Moving is the worst thing that can happen to you while you're alive, and the dead probably loathe it as well. Moving is all the most annoying tasks of adult life crammed into one awful fortnight: clean the closets out, call the utility company, carry books you'll never read down a flight of stairs, convince landlords you're a good person who didn't mean to stain the carpet, spend a weekend doing manual labor, beg friends for favors, search helplessly for a pair of scissors, survive anxious days without Internet, spend money, spend money, spend more money.
I would rather spend a year on a crowded airplane than move. I've had 17 addresses in the past 17 years. You'd think I'd be an expert at packing by now, but I swear I'm getting worse each time.
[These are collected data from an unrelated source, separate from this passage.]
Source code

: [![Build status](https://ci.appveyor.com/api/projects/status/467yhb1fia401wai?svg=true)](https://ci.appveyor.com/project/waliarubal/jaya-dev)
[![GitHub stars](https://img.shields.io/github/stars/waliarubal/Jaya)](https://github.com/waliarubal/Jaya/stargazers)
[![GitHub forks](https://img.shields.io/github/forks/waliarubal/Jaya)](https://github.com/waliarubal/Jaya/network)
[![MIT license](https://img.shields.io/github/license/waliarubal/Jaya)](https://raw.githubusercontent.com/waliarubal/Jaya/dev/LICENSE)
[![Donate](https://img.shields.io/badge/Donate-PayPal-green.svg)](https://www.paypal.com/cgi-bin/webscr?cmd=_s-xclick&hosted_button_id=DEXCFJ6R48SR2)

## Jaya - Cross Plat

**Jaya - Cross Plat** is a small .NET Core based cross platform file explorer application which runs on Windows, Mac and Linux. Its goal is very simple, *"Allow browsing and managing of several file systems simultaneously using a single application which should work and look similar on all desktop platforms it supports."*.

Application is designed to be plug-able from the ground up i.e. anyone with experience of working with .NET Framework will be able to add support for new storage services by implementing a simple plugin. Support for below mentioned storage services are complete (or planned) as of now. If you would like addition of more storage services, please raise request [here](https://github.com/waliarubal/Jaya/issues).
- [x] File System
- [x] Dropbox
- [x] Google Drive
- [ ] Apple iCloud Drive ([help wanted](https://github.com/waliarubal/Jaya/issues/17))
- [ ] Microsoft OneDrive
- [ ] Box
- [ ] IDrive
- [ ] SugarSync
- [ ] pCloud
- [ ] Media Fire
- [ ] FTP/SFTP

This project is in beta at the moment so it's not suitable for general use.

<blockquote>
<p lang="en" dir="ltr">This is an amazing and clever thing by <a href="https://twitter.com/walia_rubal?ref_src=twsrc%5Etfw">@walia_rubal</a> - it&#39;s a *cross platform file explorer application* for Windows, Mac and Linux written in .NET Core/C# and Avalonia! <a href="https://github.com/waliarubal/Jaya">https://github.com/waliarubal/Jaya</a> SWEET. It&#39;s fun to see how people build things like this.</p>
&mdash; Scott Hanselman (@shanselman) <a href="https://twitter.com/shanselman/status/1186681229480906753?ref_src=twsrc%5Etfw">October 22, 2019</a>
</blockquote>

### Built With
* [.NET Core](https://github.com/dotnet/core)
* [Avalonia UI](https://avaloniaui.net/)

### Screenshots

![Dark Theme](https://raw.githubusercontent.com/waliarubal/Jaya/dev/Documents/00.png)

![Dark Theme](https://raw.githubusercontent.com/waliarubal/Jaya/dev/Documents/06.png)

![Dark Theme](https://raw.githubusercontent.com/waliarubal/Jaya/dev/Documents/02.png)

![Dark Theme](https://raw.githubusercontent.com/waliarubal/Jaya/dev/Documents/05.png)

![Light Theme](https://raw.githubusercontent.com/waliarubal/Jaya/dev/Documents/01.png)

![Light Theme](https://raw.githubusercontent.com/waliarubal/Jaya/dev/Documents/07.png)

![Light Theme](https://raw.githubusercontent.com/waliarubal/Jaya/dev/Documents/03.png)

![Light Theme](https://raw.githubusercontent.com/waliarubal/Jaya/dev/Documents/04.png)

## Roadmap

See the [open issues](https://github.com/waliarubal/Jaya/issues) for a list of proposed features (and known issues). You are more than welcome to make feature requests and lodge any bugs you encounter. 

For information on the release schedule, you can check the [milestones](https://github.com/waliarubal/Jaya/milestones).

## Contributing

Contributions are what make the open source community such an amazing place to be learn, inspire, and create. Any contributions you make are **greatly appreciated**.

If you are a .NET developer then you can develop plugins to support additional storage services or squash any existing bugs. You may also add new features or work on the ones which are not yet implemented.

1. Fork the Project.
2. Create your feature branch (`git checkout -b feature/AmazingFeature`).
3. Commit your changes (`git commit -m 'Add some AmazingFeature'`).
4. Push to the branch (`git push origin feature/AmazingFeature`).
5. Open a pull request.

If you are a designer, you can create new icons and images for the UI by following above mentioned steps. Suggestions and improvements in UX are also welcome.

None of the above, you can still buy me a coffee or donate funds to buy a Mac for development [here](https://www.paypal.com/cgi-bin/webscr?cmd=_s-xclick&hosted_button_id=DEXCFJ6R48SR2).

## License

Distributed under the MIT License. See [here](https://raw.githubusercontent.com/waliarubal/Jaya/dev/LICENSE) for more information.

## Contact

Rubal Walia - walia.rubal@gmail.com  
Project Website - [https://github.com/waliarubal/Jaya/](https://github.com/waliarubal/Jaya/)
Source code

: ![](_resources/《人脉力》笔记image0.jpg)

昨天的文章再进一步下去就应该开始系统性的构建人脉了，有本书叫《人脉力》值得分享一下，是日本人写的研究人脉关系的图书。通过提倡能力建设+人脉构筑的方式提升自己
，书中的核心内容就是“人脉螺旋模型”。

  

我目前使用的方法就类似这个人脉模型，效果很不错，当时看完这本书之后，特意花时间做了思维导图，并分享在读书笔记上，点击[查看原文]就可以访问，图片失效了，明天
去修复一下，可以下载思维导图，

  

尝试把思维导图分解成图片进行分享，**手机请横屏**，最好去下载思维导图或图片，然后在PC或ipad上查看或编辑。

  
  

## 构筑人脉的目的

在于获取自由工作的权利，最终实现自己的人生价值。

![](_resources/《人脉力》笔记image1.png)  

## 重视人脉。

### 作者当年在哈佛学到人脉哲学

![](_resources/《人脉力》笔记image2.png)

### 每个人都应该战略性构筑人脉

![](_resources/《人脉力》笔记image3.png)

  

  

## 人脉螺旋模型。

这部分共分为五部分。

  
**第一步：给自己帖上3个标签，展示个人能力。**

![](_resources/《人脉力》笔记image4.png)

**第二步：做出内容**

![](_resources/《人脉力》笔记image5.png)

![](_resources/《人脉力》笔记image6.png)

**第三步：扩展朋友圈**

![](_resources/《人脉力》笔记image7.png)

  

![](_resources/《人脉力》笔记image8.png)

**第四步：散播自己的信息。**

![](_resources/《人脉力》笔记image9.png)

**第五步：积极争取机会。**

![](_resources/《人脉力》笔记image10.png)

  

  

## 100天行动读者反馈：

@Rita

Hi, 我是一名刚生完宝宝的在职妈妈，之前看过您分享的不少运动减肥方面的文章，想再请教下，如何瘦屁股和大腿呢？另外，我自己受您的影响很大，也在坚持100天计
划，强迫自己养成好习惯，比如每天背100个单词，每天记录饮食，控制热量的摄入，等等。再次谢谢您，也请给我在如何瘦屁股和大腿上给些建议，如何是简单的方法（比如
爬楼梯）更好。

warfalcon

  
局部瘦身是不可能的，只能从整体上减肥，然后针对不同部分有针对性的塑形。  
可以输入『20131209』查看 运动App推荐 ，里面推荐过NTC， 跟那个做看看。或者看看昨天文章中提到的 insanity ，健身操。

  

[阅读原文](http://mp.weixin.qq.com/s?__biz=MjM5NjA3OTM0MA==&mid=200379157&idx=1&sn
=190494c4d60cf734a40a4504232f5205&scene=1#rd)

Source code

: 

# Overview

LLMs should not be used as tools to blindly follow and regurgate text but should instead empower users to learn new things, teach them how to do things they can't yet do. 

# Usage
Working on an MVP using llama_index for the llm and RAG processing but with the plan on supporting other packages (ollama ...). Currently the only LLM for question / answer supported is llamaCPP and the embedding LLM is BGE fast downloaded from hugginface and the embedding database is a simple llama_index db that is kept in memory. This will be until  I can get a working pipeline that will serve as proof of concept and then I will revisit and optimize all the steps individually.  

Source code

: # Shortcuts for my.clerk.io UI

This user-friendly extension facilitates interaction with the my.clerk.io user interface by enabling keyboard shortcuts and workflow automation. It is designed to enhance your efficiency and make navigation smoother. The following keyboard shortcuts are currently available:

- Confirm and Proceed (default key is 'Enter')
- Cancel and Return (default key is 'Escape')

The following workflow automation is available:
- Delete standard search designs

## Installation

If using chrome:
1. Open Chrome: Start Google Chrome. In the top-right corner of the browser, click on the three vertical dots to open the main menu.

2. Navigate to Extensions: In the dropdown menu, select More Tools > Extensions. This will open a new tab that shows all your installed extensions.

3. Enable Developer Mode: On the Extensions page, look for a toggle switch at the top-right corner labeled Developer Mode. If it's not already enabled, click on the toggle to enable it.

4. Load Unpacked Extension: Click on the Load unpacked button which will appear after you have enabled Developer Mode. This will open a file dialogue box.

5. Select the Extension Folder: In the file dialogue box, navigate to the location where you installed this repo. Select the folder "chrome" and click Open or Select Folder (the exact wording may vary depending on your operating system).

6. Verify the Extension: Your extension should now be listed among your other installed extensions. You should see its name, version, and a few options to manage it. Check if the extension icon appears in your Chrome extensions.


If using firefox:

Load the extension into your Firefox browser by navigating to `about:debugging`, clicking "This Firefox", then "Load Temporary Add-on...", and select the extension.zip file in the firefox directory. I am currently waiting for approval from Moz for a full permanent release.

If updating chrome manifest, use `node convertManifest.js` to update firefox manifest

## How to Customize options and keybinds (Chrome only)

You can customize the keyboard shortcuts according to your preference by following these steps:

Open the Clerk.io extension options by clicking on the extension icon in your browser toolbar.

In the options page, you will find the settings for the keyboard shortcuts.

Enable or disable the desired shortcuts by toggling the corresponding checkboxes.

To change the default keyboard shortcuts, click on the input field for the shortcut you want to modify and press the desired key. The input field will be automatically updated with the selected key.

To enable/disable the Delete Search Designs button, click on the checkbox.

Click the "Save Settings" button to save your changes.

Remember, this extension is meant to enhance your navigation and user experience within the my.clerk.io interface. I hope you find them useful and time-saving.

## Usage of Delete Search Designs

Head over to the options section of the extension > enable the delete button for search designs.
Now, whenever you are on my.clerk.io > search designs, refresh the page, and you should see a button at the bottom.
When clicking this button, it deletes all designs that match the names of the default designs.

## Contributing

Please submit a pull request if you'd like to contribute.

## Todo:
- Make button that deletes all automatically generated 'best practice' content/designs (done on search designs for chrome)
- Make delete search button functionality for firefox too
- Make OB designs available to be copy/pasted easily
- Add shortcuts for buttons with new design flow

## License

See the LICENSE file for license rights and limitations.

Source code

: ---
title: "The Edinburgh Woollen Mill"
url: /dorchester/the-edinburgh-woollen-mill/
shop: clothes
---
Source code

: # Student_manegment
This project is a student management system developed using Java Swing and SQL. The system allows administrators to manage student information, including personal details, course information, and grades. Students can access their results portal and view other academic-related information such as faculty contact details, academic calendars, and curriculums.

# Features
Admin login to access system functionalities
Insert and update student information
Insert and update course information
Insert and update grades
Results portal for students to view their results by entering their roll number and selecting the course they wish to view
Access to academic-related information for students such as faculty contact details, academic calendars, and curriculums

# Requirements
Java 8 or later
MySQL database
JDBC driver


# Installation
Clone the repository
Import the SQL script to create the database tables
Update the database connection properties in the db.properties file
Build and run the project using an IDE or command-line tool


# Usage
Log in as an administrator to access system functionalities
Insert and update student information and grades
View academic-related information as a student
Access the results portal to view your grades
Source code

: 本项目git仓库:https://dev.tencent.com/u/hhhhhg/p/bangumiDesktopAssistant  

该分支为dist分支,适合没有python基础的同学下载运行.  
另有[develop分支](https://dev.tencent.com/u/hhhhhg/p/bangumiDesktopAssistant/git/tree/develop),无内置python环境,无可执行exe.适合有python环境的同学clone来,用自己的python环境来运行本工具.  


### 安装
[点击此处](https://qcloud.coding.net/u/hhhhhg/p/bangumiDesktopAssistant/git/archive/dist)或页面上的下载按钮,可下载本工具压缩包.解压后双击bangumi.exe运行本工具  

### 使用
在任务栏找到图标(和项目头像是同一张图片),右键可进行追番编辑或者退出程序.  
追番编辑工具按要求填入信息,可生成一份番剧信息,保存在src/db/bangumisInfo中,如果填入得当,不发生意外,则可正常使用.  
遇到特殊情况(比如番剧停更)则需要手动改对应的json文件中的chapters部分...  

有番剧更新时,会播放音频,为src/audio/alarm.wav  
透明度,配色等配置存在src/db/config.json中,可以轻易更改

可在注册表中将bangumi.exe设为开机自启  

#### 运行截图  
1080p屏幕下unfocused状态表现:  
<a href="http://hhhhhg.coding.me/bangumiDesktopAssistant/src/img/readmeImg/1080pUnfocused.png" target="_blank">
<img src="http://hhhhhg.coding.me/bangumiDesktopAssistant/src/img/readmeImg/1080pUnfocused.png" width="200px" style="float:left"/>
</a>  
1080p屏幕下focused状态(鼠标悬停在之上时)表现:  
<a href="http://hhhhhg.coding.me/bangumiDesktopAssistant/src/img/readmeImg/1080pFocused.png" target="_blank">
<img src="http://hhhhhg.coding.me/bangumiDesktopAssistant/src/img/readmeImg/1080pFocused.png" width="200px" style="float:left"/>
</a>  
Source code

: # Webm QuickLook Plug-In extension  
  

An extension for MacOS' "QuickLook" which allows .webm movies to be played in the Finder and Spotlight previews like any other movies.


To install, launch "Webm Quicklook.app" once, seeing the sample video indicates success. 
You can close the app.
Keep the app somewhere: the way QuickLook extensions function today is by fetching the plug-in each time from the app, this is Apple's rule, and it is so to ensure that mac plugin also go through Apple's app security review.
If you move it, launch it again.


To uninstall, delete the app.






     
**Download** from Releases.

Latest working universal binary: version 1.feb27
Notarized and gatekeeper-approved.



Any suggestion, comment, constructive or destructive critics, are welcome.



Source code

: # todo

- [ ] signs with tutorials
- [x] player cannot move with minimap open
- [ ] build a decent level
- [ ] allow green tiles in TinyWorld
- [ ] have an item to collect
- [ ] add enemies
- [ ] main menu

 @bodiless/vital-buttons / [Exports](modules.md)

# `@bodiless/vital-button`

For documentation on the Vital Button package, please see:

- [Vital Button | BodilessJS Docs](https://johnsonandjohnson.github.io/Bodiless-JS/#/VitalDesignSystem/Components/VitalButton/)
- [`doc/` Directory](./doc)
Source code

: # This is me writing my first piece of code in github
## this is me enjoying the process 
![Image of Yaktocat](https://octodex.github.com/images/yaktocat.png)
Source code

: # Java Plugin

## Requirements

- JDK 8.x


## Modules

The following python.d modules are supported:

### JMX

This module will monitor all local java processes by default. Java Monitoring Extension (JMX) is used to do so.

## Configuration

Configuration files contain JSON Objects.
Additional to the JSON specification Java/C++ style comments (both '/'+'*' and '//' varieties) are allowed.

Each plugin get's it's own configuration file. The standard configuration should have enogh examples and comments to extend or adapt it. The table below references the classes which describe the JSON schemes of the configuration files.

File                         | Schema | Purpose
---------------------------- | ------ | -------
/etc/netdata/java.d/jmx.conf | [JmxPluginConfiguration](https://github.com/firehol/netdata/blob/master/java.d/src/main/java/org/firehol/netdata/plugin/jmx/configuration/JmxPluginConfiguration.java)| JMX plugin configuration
Rather than building up packing antibodies, I feel like I've contracted Packing HIV, and the next move or the one after that will be the one that tips me into Packing AIDS, listlessly tossing pieces of plastic junk into used liquor boxes until I die.
Doing this with a toddler doesn't make things easier. The main problem with parenting is also one of its main benefits: you feel compelled to be the best person on the planet whenever the kid is around, endlessly patient and kind, fun and fair. But moving makes me feel impatient and evil, grumpy and selfish. Charlotte follows me around, mimicking my every move and expression. This week I think I'm turning her into a tiny Dick Cheney.
It will all be worth it to live in a real house of our own, my first since leaving the nest and starting this crazy moving streak half my lifetime ago. It's a two-year lease so at least there's that reprieve. But tonight I just want to renounce all possessions and decorations and tell my kid, when she wants something, "Use your imagination."